Three little girls were born with modifications to their genomes intended to protect them from HIV. The changes they made to their DNA were permanent and heritable, meaning they could be passed on to future generations.
A Chinese court sent him to prison for three years, and the Chinese government banned genome editing for reproductive purposes. Now he is trying to re-establish himself as the man who changed history.
Since his release in 2022, he says, he has worked on gene therapy for boys with Duchenne muscular dystrophy. He has not yet published or shared any results publicly, but he claims that a pharmaceutical company has taken over his Duchenne research and that funders are eager to help him continue his work. And he, who has set up an independent laboratory in south Beijing, has recently started talking again about human embryo editing – this time to prevent Alzheimer’s. With germline editing banned in almost every country, including the United States, their path forward is unclear.

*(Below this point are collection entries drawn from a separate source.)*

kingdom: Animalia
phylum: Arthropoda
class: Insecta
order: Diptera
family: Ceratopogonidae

Through it all, he has documented his life on social media. He has posted about his failed romance with self-proclaimed “biotech Barbie” Kathy Tye, a Canadian former Thiel partner and co-founder of a human embryo editing startup. A stipulation of this interview was that WIRED refer to him as a “pioneer of gene editing,” but he has more colorfully referred to himself on X as the “Chinese Darwin,” “Oppenheimer in China,” and “China’s Frankenstein.”
He often posts photos of himself posing alone near scientific equipment, wearing a crisp lab coat. An apparently empty lab shot comes with the text “I didn’t violate ethics, I turned it around.” Just recently he ditched his tough look and posted a photo of himself sitting on a giant throne with prehistoric animals at his feet, a rainbow shining on his crown, and a double helix adorning his purple robes.

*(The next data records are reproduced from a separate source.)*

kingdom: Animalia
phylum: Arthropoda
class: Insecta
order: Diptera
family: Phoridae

WIRED talked to him about designer babies — those that have already been born and those he hopes to eventually create. This interview has been edited for length and clarity.
Emily Mullin: The scientific consensus in 2018 was that gene editing was not a mature technology. Do you think it has matured now?
He Jiankui: Whoever is first in the world cannot be called mature. Were the Wright brothers who made the first flight mature? Of course not, but he made history.
I was lucky that Lulu, Nana and the third girl were healthy; They are normal. We’ve seen them for seven, eight years now. So I think now is the time to move on to hundreds of gene-edited babies. We should probably test 300 now.
Do you keep in touch with the parents of all three children?
Yes, we keep in touch regularly.
And everything seems fine?
Yes, they go to primary school. His family is very happy with this.
Have their parents told them they were gene-edited?
No.
What is your new lab focusing on?
The new lab is doing germline gene editing—fetal gene editing—and it’s focusing on trying to prevent Alzheimer’s disease.
What gene are you working on?
APP-A673T mutation. This mutation was identified in the Icelandic population. People with this mutation are free from Alzheimer’s and also live longer. They are healthy and normal. So we want to introduce the mutation to the next generation, so that they have the same mutation as the Icelanders and they become free from Alzheimer’s.
Are you currently working with human embryos?